A Democracy Agenda for the Rest of Us
There’s lots of chatter these days about protecting democracy—a worthy goal for a country increasingly on edge and facing external and internal attacks. Democracies don’t just run themselves. They require elected officials, the military, civil servants, courts, businesses, and regular citizens to do their part to make democratic institutions effective and uphold the rule of law.
The “democracy agenda” however is a bit esoteric and out of reach for regular people. Realistically, the average American can’t do much to switch Senate rules or stop rogue leaders from spewing lies or reform the Electoral Count Act or get dark money out of politics or stop tech companies from exploiting people’s worst instincts online. People in positions of authority and power need to pass laws and create rules within constitutional parameters to fix these issues if they are seen as national priorities. Voters can choose officials committed to these or other ideas—and oppose those who support the status quo—but they can’t fix the system directly.

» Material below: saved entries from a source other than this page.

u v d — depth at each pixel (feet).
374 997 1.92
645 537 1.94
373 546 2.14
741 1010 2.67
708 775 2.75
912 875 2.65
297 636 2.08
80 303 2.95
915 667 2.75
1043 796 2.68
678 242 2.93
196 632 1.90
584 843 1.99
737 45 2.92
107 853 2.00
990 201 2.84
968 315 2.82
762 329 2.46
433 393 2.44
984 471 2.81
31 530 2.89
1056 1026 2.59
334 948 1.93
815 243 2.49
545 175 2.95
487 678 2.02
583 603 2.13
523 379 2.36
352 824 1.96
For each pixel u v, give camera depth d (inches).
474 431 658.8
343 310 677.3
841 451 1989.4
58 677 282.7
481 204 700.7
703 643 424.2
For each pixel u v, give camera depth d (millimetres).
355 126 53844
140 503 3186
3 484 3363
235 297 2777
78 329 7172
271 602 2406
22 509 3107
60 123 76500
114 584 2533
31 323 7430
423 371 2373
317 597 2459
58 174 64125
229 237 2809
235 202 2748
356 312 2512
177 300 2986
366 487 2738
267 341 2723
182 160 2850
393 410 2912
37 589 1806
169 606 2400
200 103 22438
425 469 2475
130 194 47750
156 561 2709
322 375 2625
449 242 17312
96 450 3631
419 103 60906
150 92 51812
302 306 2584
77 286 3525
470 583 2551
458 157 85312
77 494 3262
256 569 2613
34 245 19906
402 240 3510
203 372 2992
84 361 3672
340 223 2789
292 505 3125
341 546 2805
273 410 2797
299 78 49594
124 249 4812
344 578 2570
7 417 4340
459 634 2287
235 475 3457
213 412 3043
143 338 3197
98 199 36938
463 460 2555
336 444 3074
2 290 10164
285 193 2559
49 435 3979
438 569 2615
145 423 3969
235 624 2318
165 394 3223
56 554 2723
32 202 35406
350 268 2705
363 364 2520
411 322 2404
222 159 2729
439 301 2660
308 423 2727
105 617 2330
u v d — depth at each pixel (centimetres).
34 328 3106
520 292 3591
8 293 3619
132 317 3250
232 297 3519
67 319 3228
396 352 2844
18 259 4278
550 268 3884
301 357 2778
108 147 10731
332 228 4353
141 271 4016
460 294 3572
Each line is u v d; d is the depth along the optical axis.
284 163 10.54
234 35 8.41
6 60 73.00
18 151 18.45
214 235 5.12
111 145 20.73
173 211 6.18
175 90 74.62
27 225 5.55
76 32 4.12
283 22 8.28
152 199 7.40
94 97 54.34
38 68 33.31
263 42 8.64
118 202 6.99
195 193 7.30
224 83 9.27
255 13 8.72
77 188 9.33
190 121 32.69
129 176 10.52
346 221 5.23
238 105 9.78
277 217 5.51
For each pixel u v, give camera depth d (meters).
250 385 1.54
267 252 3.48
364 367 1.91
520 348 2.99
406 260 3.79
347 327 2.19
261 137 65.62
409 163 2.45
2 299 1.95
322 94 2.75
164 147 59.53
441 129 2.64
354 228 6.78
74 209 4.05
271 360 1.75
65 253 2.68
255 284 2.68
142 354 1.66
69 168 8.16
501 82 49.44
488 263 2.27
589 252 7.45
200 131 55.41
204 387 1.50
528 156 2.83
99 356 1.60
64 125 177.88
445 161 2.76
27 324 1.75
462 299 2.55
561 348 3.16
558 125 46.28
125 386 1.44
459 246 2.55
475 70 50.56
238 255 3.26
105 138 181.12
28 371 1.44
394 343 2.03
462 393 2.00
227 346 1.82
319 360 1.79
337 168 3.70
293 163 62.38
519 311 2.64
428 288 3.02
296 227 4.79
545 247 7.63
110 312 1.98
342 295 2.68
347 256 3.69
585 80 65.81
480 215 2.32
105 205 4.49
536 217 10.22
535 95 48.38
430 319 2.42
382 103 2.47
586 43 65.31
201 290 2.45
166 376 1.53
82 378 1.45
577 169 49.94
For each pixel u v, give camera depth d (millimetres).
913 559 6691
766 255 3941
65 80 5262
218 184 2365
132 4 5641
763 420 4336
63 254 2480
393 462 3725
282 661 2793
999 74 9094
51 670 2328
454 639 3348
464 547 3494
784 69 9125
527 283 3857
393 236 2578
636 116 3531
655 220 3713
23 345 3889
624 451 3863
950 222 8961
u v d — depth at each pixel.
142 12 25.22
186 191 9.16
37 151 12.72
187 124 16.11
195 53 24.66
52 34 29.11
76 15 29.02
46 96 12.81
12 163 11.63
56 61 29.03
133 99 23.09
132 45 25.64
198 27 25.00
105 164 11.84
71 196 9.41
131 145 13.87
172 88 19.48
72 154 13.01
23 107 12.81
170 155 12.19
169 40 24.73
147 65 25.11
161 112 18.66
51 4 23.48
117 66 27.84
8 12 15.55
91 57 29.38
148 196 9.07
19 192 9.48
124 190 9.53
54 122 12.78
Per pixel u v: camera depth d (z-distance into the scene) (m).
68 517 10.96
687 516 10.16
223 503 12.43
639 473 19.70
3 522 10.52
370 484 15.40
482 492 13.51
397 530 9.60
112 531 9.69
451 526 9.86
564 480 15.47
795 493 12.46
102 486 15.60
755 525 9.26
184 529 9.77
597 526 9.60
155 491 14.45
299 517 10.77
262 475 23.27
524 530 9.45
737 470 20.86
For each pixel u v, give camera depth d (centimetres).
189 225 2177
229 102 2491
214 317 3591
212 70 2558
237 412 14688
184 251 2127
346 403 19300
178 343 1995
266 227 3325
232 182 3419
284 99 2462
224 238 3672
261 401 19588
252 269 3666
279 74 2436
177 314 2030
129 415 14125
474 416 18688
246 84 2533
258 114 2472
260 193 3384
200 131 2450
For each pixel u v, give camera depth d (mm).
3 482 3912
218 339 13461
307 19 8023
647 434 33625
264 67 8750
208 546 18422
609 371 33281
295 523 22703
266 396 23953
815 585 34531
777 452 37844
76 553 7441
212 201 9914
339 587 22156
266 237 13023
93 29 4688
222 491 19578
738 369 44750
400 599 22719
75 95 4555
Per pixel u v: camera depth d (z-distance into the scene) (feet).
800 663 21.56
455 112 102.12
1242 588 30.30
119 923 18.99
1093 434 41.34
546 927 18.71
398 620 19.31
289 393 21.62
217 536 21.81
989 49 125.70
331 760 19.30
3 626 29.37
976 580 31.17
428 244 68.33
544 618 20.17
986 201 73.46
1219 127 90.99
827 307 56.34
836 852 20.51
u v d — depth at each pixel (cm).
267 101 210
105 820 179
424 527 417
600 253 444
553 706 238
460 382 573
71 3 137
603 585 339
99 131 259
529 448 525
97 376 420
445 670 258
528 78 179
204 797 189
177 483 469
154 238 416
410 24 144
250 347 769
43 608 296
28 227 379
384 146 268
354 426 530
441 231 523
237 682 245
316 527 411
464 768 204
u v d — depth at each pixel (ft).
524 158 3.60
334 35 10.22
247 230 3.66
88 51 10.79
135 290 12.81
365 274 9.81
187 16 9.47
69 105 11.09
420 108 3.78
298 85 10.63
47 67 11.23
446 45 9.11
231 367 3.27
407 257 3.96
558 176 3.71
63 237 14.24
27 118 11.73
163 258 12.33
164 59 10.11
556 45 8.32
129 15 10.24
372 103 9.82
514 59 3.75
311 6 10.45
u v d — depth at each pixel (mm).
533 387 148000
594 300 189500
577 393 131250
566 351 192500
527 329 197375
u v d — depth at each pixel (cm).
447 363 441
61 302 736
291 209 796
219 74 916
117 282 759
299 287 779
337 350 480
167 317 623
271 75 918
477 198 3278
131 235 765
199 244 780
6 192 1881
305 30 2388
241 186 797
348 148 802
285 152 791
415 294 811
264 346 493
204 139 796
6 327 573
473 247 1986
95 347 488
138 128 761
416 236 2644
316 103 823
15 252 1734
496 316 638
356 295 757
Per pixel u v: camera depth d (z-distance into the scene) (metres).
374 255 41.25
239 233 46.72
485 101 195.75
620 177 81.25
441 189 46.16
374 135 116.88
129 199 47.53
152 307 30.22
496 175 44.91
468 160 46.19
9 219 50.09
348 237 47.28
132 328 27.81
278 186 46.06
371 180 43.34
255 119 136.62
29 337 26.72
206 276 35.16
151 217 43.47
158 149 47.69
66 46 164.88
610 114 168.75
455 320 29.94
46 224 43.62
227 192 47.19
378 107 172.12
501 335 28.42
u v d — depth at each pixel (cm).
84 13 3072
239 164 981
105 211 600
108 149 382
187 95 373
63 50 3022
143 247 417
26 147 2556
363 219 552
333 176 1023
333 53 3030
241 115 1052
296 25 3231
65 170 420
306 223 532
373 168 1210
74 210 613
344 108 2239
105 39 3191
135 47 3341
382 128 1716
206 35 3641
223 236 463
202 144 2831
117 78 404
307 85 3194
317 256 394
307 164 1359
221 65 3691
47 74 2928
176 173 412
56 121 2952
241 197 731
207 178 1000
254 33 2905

Likewise, voters should recognize that democracy won’t be saved by one party smashing the other to implement its agenda and force change. Compromise and mutual interest are essential elements in brokering democratic stability and building lasting support for policies rather than the constant whiplash of partisan demands we have today.
So, what can average Americans do to uphold democracy?
Citizens can obviously participate in politics by staying informed about important issues, voting, volunteering at the polls, and working locally to improve neighborhoods and schools. These are vital participatory actions for maintaining the engine of democracy. At the same time, democratic governance must also work for those who don’t have the time, interest, or resources to participate extensively in the machinations of politics. Majoritarian decision making is a key principle of democracy but so is the protection of minority rights and consideration of those not always in the majority or active in politics.
As our leaders parse the big debates on democratic reform, average Americans can try to uphold three core principles in their own lives to help American democracy function better and reduce internal tensions that are threatening beliefs in democracy itself.
Treat all people as political equals. Nothing is more corrosive to peaceful coexistence and mutual understanding in a democracy than tribal “us vs. them” political calculations. Yes, political parties have been fighting one another for votes and power for centuries. Yet undergirding all the churn of politics is a fundamental belief that we are all equal before the law and that everyone deserves basic dignity in life.
It’s taken a long time to get to this point. When the law itself didn’t uphold these principles for all people, social movements and regular citizens worked together to change the laws to better reflect the basic concepts outlined at the start of the American project: “We hold these truths to be self-evident, that all men are created equal, that they are endowed by their Creator with certain unalienable rights, that among these are life, liberty, and the pursuit of happiness.”
This one line from the Declaration of Independence is the essence of American democracy and the country is well served by citizens upholding these values in their daily lives. People with different beliefs or lifestyles aren’t outcasts. Political parties aren’t mortal enemies. We’re all equal under the law and no one is better than anyone else in a democracy.
Stand against all political violence. Democracies throughout history often arise from violent revolutions against oppressive rulers designed to create representative governments and legal systems that protect individual rights and civil liberties. But after democracies are established, political violence must be always off the table.
Non-violent protest is a cornerstone of democratic change by raising often overlooked concerns and pressing governments to do something about them. In contrast, domestic violence in the name of any ideological goal erodes the rule of law and replaces political equality with raw intimidation and power.
Citizens in democracies must resolve their differences peacefully without resorting to violence—or the threat of violence—to get their way. Authoritarian states and political parties use violence and repression to create order and force their perspectives on others. Democratic states and political parties do not.
Commit to political balance in daily life. Citizens in democracies naturally have passionate and sometimes fierce debates about what to do and how to do it. But democratic principles of equality and non-violent resolution of differences require people to temper their instincts. And there’s no better way to do this than to adhere to a diet of political balance in life.
A simple rule of thumb is the “twice as much” approach to democracy: Listen to others twice as much as you talk. Take in twice as many factual reports about the economy, society, and foreign affairs as you do opinion pieces. Consider twice as many arguments from people with different political views as you do from people on your own side. Pursue twice as many non-political activities in life as you do political ones.
Standing up for one’s beliefs is critical in a democracy. But a willingness to adapt one’s views based on new information—and to learn something from others with different views—also encourages better democratic discourse.
Protecting democracy is an important project—one that shouldn’t be left to the elites and elected officials alone. American citizens can take up the fight for democracy by treating people equally, rejecting political violence, and improving the balance of non-political and political intakes in their own lives.